Retenez bien sa définition parce qu’elles arrivent en force en France sur 2017 : les obligations vertes – employées plus largement au pluriel – sont des « nouvelles » obligations financières, dont le but est d’investir les projets environnementaux. Elles concernent aussi bien le déploiement des énergies renouvelables que l’efficacité énergétique en elle-même.

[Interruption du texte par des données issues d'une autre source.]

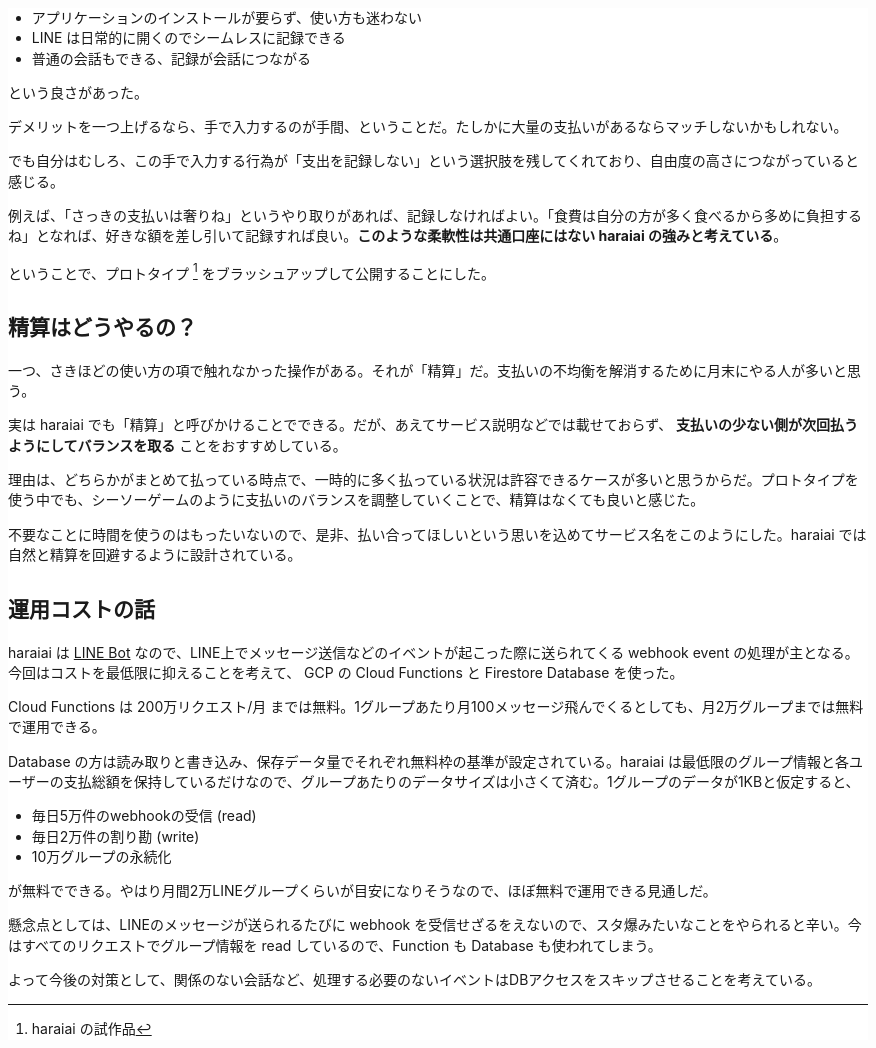 - アプリケーションのインストールが要らず、使い方も迷わない
- LINE は日常的に開くのでシームレスに記録できる
- 普通の会話もできる、記録が会話につながる

という良さがあった。



デメリットを一つ上げるなら、手で入力するのが手間、ということだ。たしかに大量の支払いがあるならマッチしないかもしれない。

でも自分はむしろ、この手で入力する行為が「支出を記録しない」という選択肢を残してくれており、自由度の高さにつながっていると感じる。

例えば、「さっきの支払いは奢りね」というやり取りがあれば、記録しなければよい。「食費は自分の方が多く食べるから多めに負担するね」となれば、好きな額を差し引いて記録すれば良い。**このような柔軟性は共通口座にはない haraiai の強みと考えている**。

ということで、プロトタイプ [^footnote_prototype] をブラッシュアップして公開することにした。

[^footnote_prototype]: haraiai の試作品



## 精算はどうやるの？

一つ、さきほどの使い方の項で触れなかった操作がある。それが「精算」だ。支払いの不均衡を解消するために月末にやる人が多いと思う。



実は haraiai でも「精算」と呼びかけることでできる。だが、あえてサービス説明などでは載せておらず、 **支払いの少ない側が次回払うようにしてバランスを取る** ことをおすすめしている。



理由は、どちらかがまとめて払っている時点で、一時的に多く払っている状況は許容できるケースが多いと思うからだ。プロトタイプを使う中でも、シーソーゲームのように支払いのバランスを調整していくことで、精算はなくても良いと感じた。



不要なことに時間を使うのはもったいないので、是非、払い合ってほしいという思いを込めてサービス名をこのようにした。haraiai では自然と精算を回避するように設計されている。



## 運用コストの話

haraiai は [LINE Bot](https://developers.line.biz/ja/services/messaging-api/) なので、LINE上でメッセージ送信などのイベントが起こった際に送られてくる webhook event の処理が主となる。今回はコストを最低限に抑えることを考えて、 GCP の Cloud Functions と Firestore Database を使った。



Cloud Functions は 200万リクエスト/月 までは無料。1グループあたり月100メッセージ飛んでくるとしても、月2万グループまでは無料で運用できる。



Database の方は読み取りと書き込み、保存データ量でそれぞれ無料枠の基準が設定されている。haraiai は最低限のグループ情報と各ユーザーの支払総額を保持しているだけなので、グループあたりのデータサイズは小さくて済む。1グループのデータが1KBと仮定すると、

- 毎日5万件のwebhookの受信 (read)
- 毎日2万件の割り勘 (write)
- 10万グループの永続化

が無料でできる。やはり月間2万LINEグループくらいが目安になりそうなので、ほぼ無料で運用できる見通しだ。



懸念点としては、LINEのメッセージが送られるたびに webhook を受信せざるをえないので、スタ爆みたいなことをやられると辛い。今はすべてのリクエストでグループ情報を read しているので、Function も Database も使われてしまう。

よって今後の対策として、関係のない会話など、処理する必要のないイベントはDBアクセスをスキップさせることを考えている。
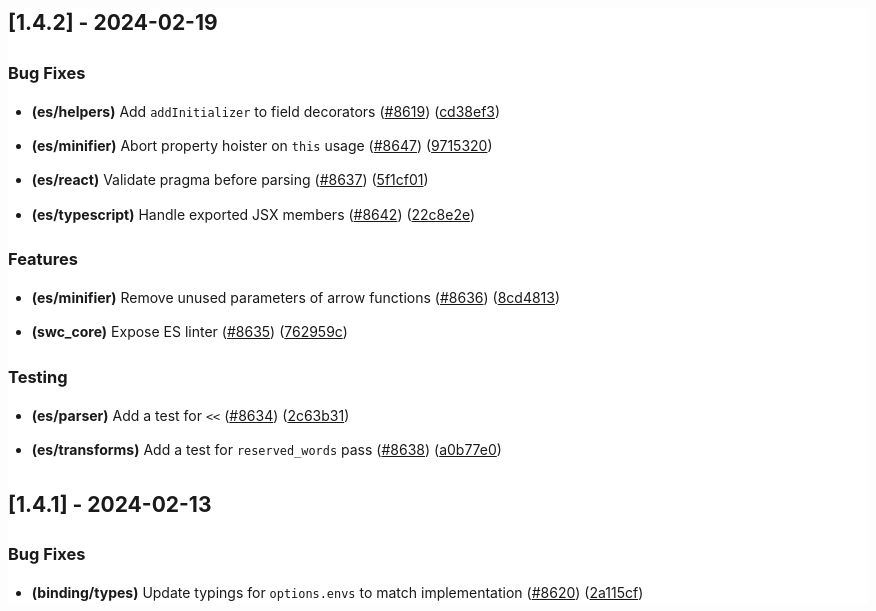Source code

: ## [1.4.2] - 2024-02-19

### Bug Fixes



- **(es/helpers)** Add `addInitializer` to field decorators ([#8619](https://github.com/swc-project/swc/issues/8619)) ([cd38ef3](https://github.com/swc-project/swc/commit/cd38ef39d6a3b3f1e31d5144e2e8c11bd9144239))


- **(es/minifier)** Abort property hoister on `this` usage ([#8647](https://github.com/swc-project/swc/issues/8647)) ([9715320](https://github.com/swc-project/swc/commit/97153206ad07c98e6f8f4f0a62b1f52eecbdf847))


- **(es/react)** Validate pragma before parsing ([#8637](https://github.com/swc-project/swc/issues/8637)) ([5f1cf01](https://github.com/swc-project/swc/commit/5f1cf018237d12f786fc6deee48cae5d7d3d77de))


- **(es/typescript)** Handle exported JSX members ([#8642](https://github.com/swc-project/swc/issues/8642)) ([22c8e2e](https://github.com/swc-project/swc/commit/22c8e2e1e9914ed161482dea9e63cd34504b6cbd))

### Features



- **(es/minifier)** Remove unused parameters of arrow functions ([#8636](https://github.com/swc-project/swc/issues/8636)) ([8cd4813](https://github.com/swc-project/swc/commit/8cd481306755fb8cd2436dabceb06ea7cbccbb78))


- **(swc_core)** Expose ES linter ([#8635](https://github.com/swc-project/swc/issues/8635)) ([762959c](https://github.com/swc-project/swc/commit/762959c72d08994c2ad7c4f43405e591cc6af6eb))

### Testing



- **(es/parser)** Add a test for `<<` ([#8634](https://github.com/swc-project/swc/issues/8634)) ([2c63b31](https://github.com/swc-project/swc/commit/2c63b3114382940e5fa96ddd32ed823a78657ec7))


- **(es/transforms)** Add a test for `reserved_words` pass ([#8638](https://github.com/swc-project/swc/issues/8638)) ([a0b77e0](https://github.com/swc-project/swc/commit/a0b77e06645f27a2ffb9f0635b2fa4c8db2fe105))

## [1.4.1] - 2024-02-13

### Bug Fixes



- **(binding/types)** Update typings for `options.envs` to match implementation ([#8620](https://github.com/swc-project/swc/issues/8620)) ([2a115cf](https://github.com/swc-project/swc/commit/2a115cff716b3ac9216d03a4c88649fedff73850))
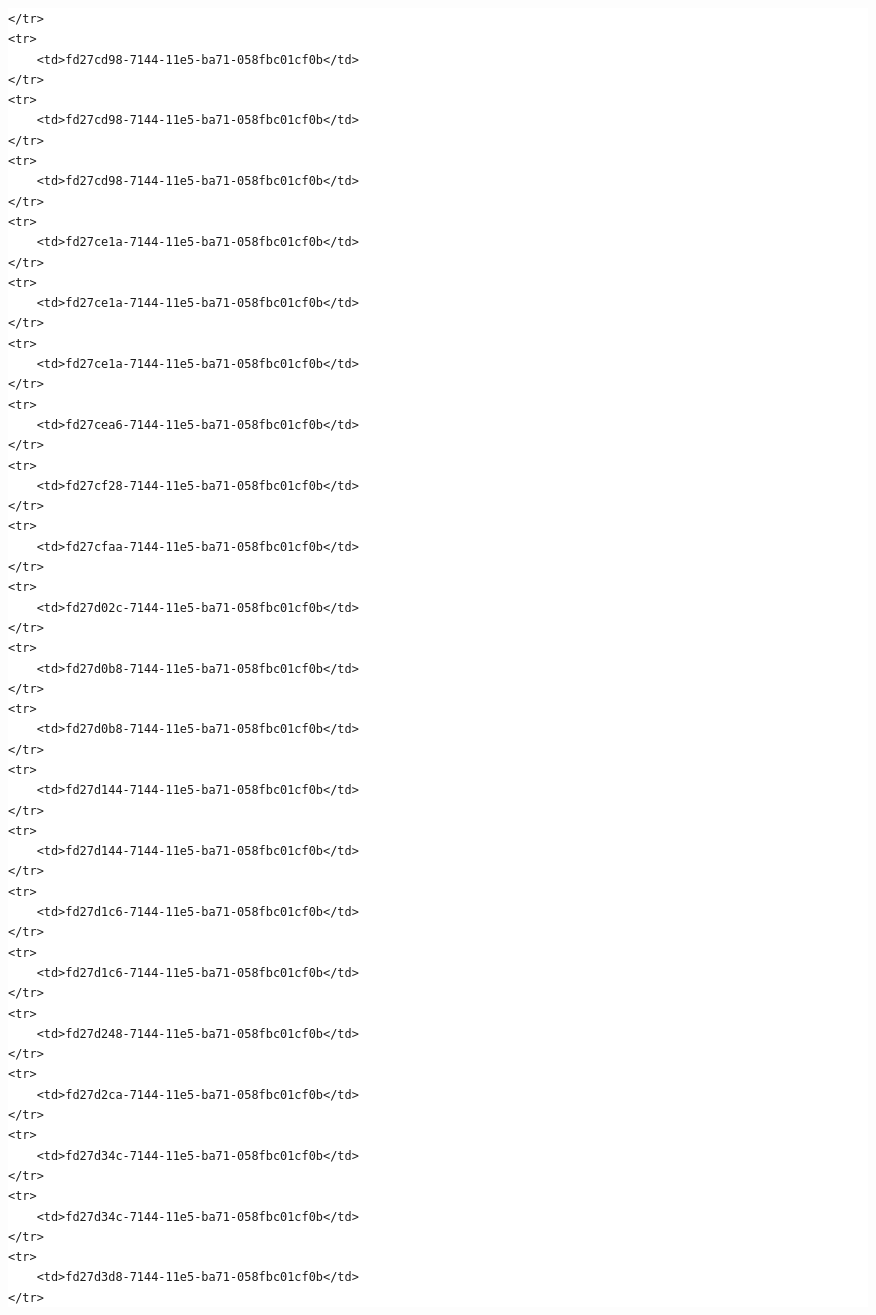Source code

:     </tr>
    <tr>
        <td>fd27cd98-7144-11e5-ba71-058fbc01cf0b</td>
    </tr>
    <tr>
        <td>fd27cd98-7144-11e5-ba71-058fbc01cf0b</td>
    </tr>
    <tr>
        <td>fd27cd98-7144-11e5-ba71-058fbc01cf0b</td>
    </tr>
    <tr>
        <td>fd27ce1a-7144-11e5-ba71-058fbc01cf0b</td>
    </tr>
    <tr>
        <td>fd27ce1a-7144-11e5-ba71-058fbc01cf0b</td>
    </tr>
    <tr>
        <td>fd27ce1a-7144-11e5-ba71-058fbc01cf0b</td>
    </tr>
    <tr>
        <td>fd27cea6-7144-11e5-ba71-058fbc01cf0b</td>
    </tr>
    <tr>
        <td>fd27cf28-7144-11e5-ba71-058fbc01cf0b</td>
    </tr>
    <tr>
        <td>fd27cfaa-7144-11e5-ba71-058fbc01cf0b</td>
    </tr>
    <tr>
        <td>fd27d02c-7144-11e5-ba71-058fbc01cf0b</td>
    </tr>
    <tr>
        <td>fd27d0b8-7144-11e5-ba71-058fbc01cf0b</td>
    </tr>
    <tr>
        <td>fd27d0b8-7144-11e5-ba71-058fbc01cf0b</td>
    </tr>
    <tr>
        <td>fd27d144-7144-11e5-ba71-058fbc01cf0b</td>
    </tr>
    <tr>
        <td>fd27d144-7144-11e5-ba71-058fbc01cf0b</td>
    </tr>
    <tr>
        <td>fd27d1c6-7144-11e5-ba71-058fbc01cf0b</td>
    </tr>
    <tr>
        <td>fd27d1c6-7144-11e5-ba71-058fbc01cf0b</td>
    </tr>
    <tr>
        <td>fd27d248-7144-11e5-ba71-058fbc01cf0b</td>
    </tr>
    <tr>
        <td>fd27d2ca-7144-11e5-ba71-058fbc01cf0b</td>
    </tr>
    <tr>
        <td>fd27d34c-7144-11e5-ba71-058fbc01cf0b</td>
    </tr>
    <tr>
        <td>fd27d34c-7144-11e5-ba71-058fbc01cf0b</td>
    </tr>
    <tr>
        <td>fd27d3d8-7144-11e5-ba71-058fbc01cf0b</td>
    </tr>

Principe et intérêt des obligations vertes

Dans ce qu’il est de la finance durable, les obligations vertes ou « green bonds » font encore un peu figure d’ovni, mais cela ne va pas durer. En effet ces titres de dettes ou emprunts, qui sont émis sur un marché financier afin de développer des projets en charge de lutter contre le réchauffement climatique et soutenir la transition énergétique, sont en pleine expansion dans le monde. Avec la finance verte donc, il doit être plus aisé de trouver des fonds destinés au financement de sa transition énergétique, qu’il s’agisse d’énergies renouvelables, de l’adaptation aux changements climatiques, de l’exploitation durable des terres, ou de gestion durable des déchets. Aussi, l’obligation verte vise surtout les investissements en équipements et infrastructures, et, à la différence des obligations traditionnelles, elle finance bien exclusivement des projets verts. Mais, pour être qualifiée de verte, il faut répondre à des critères partagés universellement par les investisseurs à l’instar de sa seule qualification par son émetteur. Dans un premier temps, l’émetteur présente donc le projet aux investisseurs ; ensuite fonction de sa pertinence et sa traçabilité, il doit publier un reporting d’impact qui peut être étudié par un expert (analystes ISR) afin de vérifier la conformité de l’utilisation des fonds. Si ce dernier ne satisfait pas aux critères requis, le fonds peut contraindre à la revente de l’obligation.

Les acteurs en place

Différentes typologies d’acteurs sont en place mais pas avec la même importance : les premiers à avoir investi le terrain sont la Banque mondiale, les banques de développement, ainsi que la Banque européenne d’investissement. Les banques privées ont suivi, par exemple avec HSBC ayant investi un premier titre de 500 millions d’euros sur 5 ans en novembre 2015. Les grandes entreprises se sont aussi penchées sur le sujet dès 2013, EDF ayant notamment levé 1,4 milliards d’euros en lien avec 13 projets (photovoltaïque, éolien, etc). Les secteurs de l’énergie et du BTP comme Air Liquide, Schneider Electric and co ont globalement naturellement pris le mouvement dans la foulée.
Enfin, les collectivités territoriales sont en développement avec une plus large marge de manoeuvre, sachant qu’en 2012, seules quelques unes ont émis des obligations vertes pour financer des projets de transports en commun dont le Nord-Pas-de-Calais, l’Ile-de-France, et la région PACA. La ville de Paris se joint au mouvement de la transition énergétique quant à elle en 2015.

Quelle évolution sur 2017 des obligations vertes ?

Avec une répartition actuelle des obligations vertes éclatée entre les entreprises (32%), les banques commerciales (28%), le secteur public (26%), et les collectivités locales (14%), il y a de la place pour nettement développer ce levier de financement, tant auprès des autres collectivités, qu’auprès des entreprises. Cela permettant aussi de donner de l’envergure à certaines valeurs via un engagement. La France a notamment affichée ses ambitions en avril dernier, François Hollande annonçant que Paris serait leader de la finance verte. Estimé à près de 160 milliards de dollars sur 2016, le volume d’émission de ces obligations vertes ou « green bonds » devrait grimper de 50 à 100 milliards en 2017. Aussi, elles ne servent pas au seul financement des projets novateurs pour les énergies renouvelables ou technologies propres : le prêt à la consommation pour l’achat de véhicules propres est concerné également par exemple, ou encore l’agriculture. Elles peuvent donc servir les projets de l’industrie traditionnelle dès lors que la contribution à la réduction d’émissions ou à l’efficacité énergétique d’infrastructures est avérée. A noter que certains secteurs sont donc exclus de cet univers d’investissement, comme le charbon ou encore le transport aérien.